Post-independence, Tizi-Ouzou, Algeria, has experienced rapid, unstructured urbanization, primarily driven by demographic pressures, especially in the Sebaou Valley and Draa El Mizan depression. The 2018 RGPH Census, detailed in the DPSB’s statistical yearbook and corroborated by geomorphological studies published in the Mediterranean House of Human Sciences journal, identifies six distinct zones of homogeneity. This urbanization is exacerbated by natural population growth and migration from neighboring wilayas, with Tizi-Ouzou serving as a hinterland to Algiers due to its proximity. Significant infrastructure projects, such as the east-west highway and the Algiers-Tizi-Ouzou railway, have further consolidated TiziOuzou’s role as a residential hub for Algiers’ workforce. The region boasts significant facilities, including the Tamda university campus and the Tizi Ouzou hospital.
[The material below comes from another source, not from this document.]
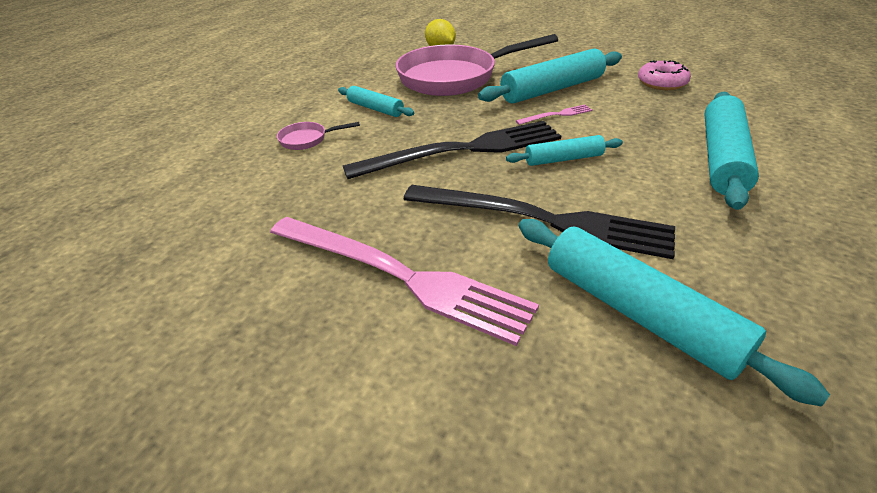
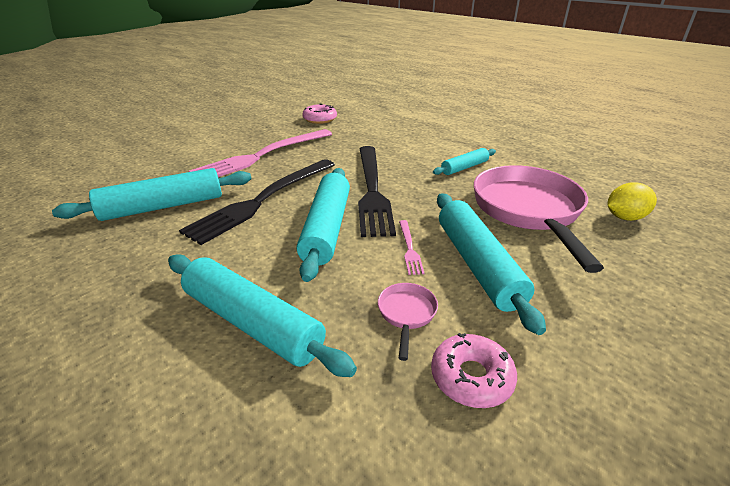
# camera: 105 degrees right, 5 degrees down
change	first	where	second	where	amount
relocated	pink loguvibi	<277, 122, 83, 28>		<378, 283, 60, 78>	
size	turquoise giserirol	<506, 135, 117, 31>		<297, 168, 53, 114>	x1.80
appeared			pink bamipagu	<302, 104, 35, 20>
To comprehensively analyze this rampant urbanization, remote sensing is employed, utilizing two distinct methods for an indepth study [1].

Study area

The Wilaya of Tizi-Ouzou, situated in greater Kabylia at the Djurdjura massif’s core, spans an area of 2,992.96 km² and is administratively segmented into 67 communes and 21 Dairas. As per the 2018 census, it boasts a population of 1,191,753, resulting in a density of 403 inhabitants/km². Geographically, Tizi-Ouzou lies in northern Algeria, bordered by Boumerdes to the east, Bejaia to the west and southwest, the Mediterranean Sea to the north and Bouira to the south like Figure 2. The detailed area distribution for each region is outlined in Table 1 and Figure 1.

 

Name of region

Vocation

Area

%

1

Coastal massif of azeffoun

 

353.31

11.9

2

Hill of Grande Kabylie

(Pastoral forestry agriculture)

660.95

22.26

3

Massif of Grande Kabylie

(Agriculture-Pastoral)

934.39

31.47

4

Oued Sebaou Valley

 Polyculture

496.51

16.72

5

Depression of Drâa el Mizane

 Polyculture

144.65

4.87

6

Chain of Djurdjura

 

379.22

12.77

 

 

Surface of wilaya T-O

2969.03

100

Table 1: Area of homogenous region.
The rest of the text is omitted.